Even if it could be outlawed, its closure would do nothing to reduce online incitement. Facebook and Twitter cannot be censored and calls to close down inflammatory websites are equally ineffective.
Likewise, calls to shoot-to-kill those carrying out stab attacks, and then punish their families by demolishing their homes, have not proven effective in the past.
At least half the Palestinians trying to stab Israelis have been shot dead with no apparent reduction in the subsequent willingness of others to carry out copycat attacks.
An IDF committee which examined house demolitions of murderers ruled them ineffective, partly because there was no lack of foreign Arab donors prepared to buy the families new, bigger homes.

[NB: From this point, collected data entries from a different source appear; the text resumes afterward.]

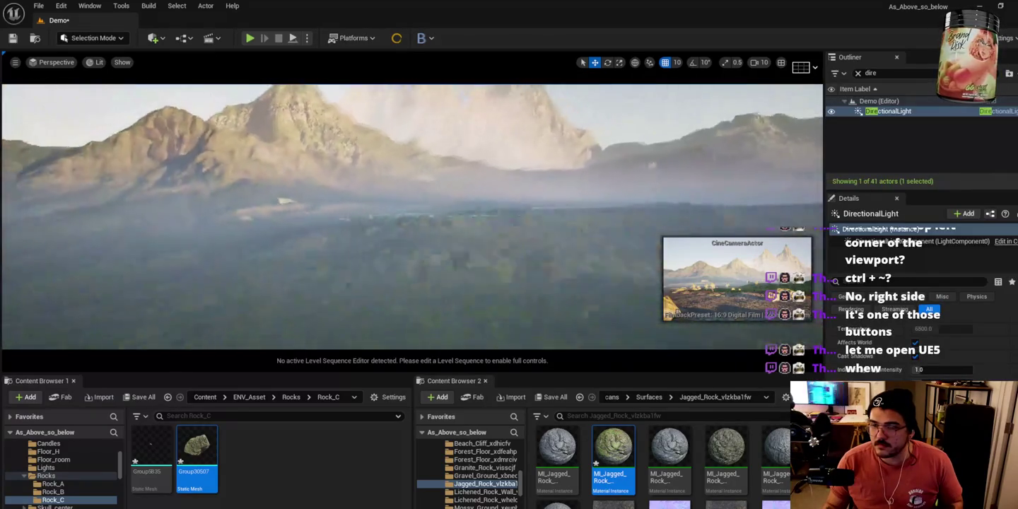
{"action": "key", "text": "f"}
{"action": "key", "text": "e"}
{"action": "mouse_move", "coordinate": [471, 185]}
{"action": "left_mouse_down"}
{"action": "mouse_move", "coordinate": [417, 232]}
{"action": "mouse_move", "coordinate": [618, 125]}
{"action": "left_mouse_up"}
{"action": "key", "text": "Escape"}
{"action": "double_click", "coordinate": [888, 121]}
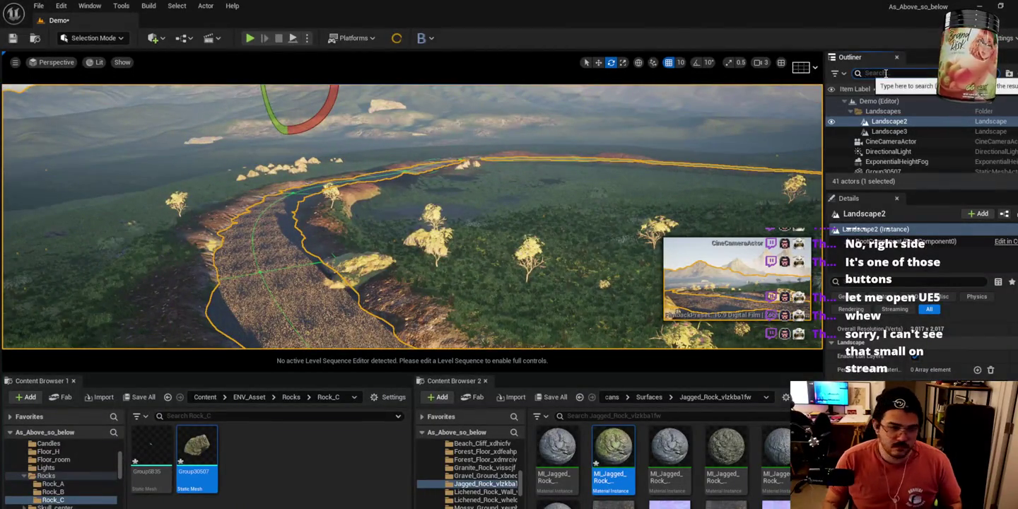
{"action": "type", "text": "direc"}
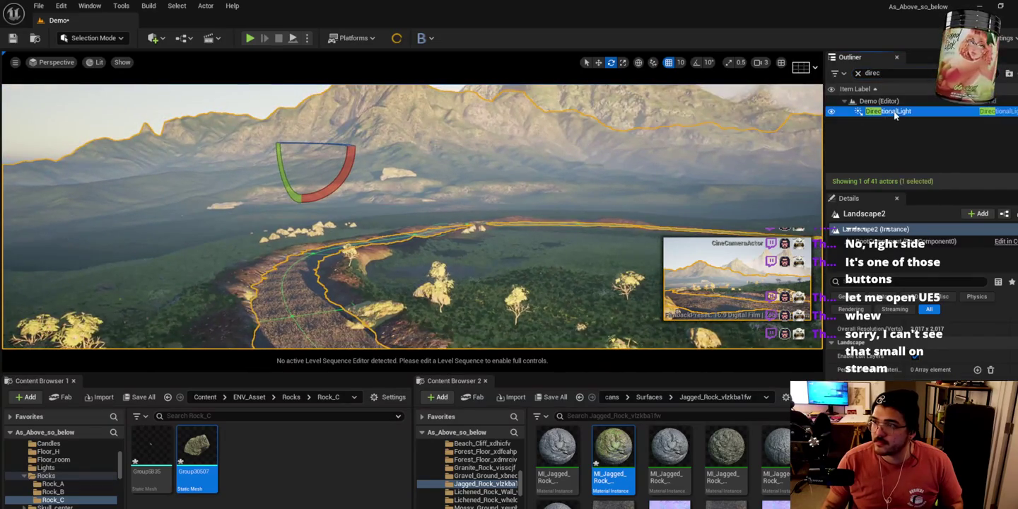
{"action": "left_click", "coordinate": [893, 111]}
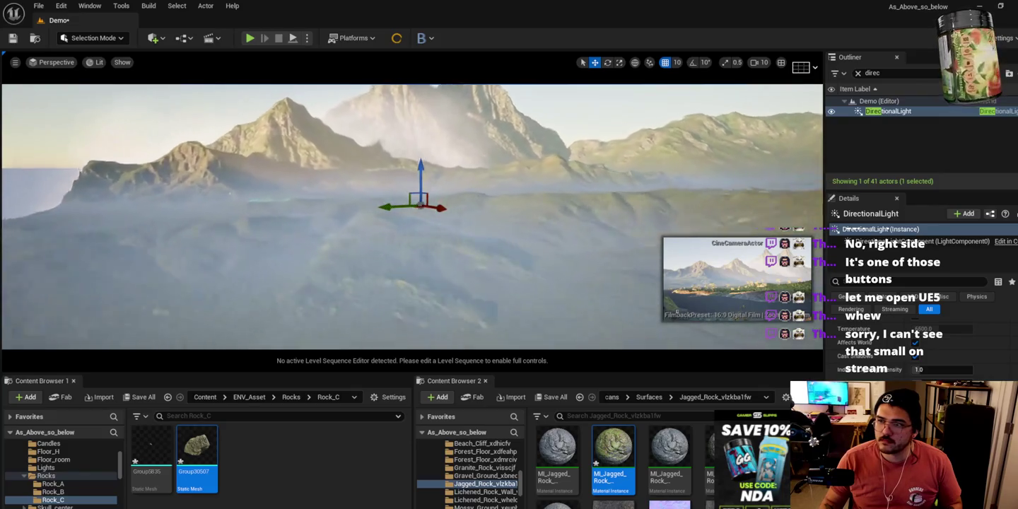
Rotate the sun light to test angles, then fly down into the rocky riverbed.
{"action": "key", "text": "e"}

Calls for the closure of the West Bank, a method often used in the past, have also been turned down so far. One reason is that security officials believe the fact that 47,000 Palestinians are currently allowed to enter Israel to work every day has created a powerful financial incentive against more widespread violence. That incentive would disappear if a closure was imposed.

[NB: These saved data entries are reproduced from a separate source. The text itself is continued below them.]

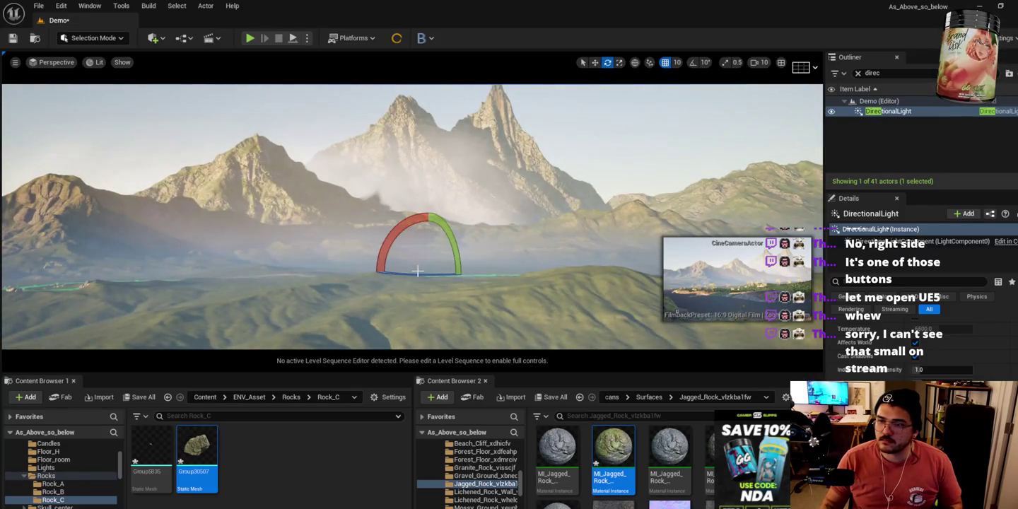
{"action": "mouse_move", "coordinate": [507, 273]}
{"action": "left_mouse_down"}
{"action": "mouse_move", "coordinate": [353, 268]}
{"action": "mouse_move", "coordinate": [478, 279]}
{"action": "left_mouse_up"}
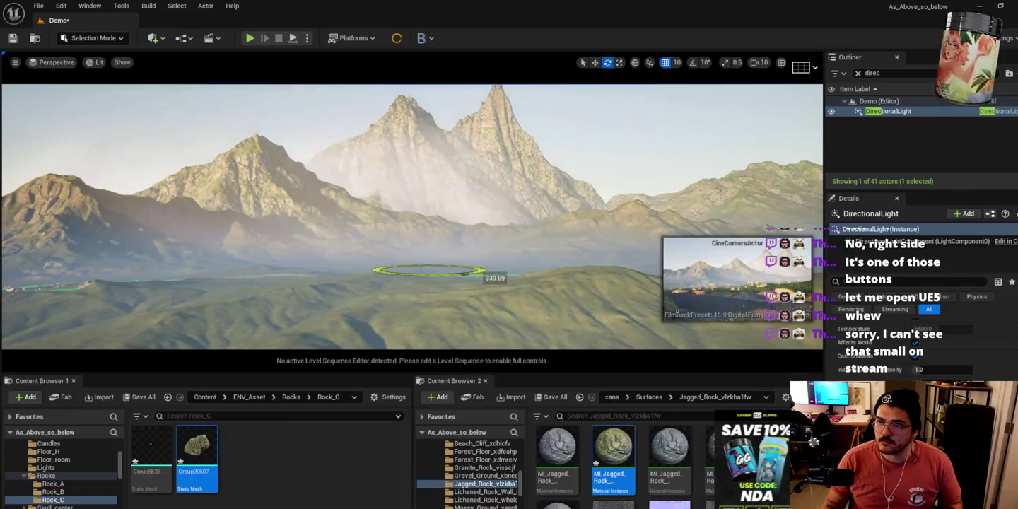
{"action": "mouse_move", "coordinate": [388, 240]}
{"action": "left_mouse_down"}
{"action": "mouse_move", "coordinate": [406, 214]}
{"action": "mouse_move", "coordinate": [427, 210]}
{"action": "left_mouse_up"}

Nearly all the perpetrators so far have been from East Jerusalem, an area that would not be affected by a closure.
On Tuesday, following the bus attack in south-east Jerusalem, Mayor Nir Barkat called for a lockdown on the city’s Palestinian neighbourhood. Such a drastic step is operationally next to impossible, owing to the proximity of the Jewish and Arab neighbourhoods — in some cases they are on adjacent streets. It would also officially split the “unified city” into two, a political taboo.
For now most police and Shin Bet officers say there is little to do but increase the number of police on the streets and civilian vigilance — and hope things will finally die down soon.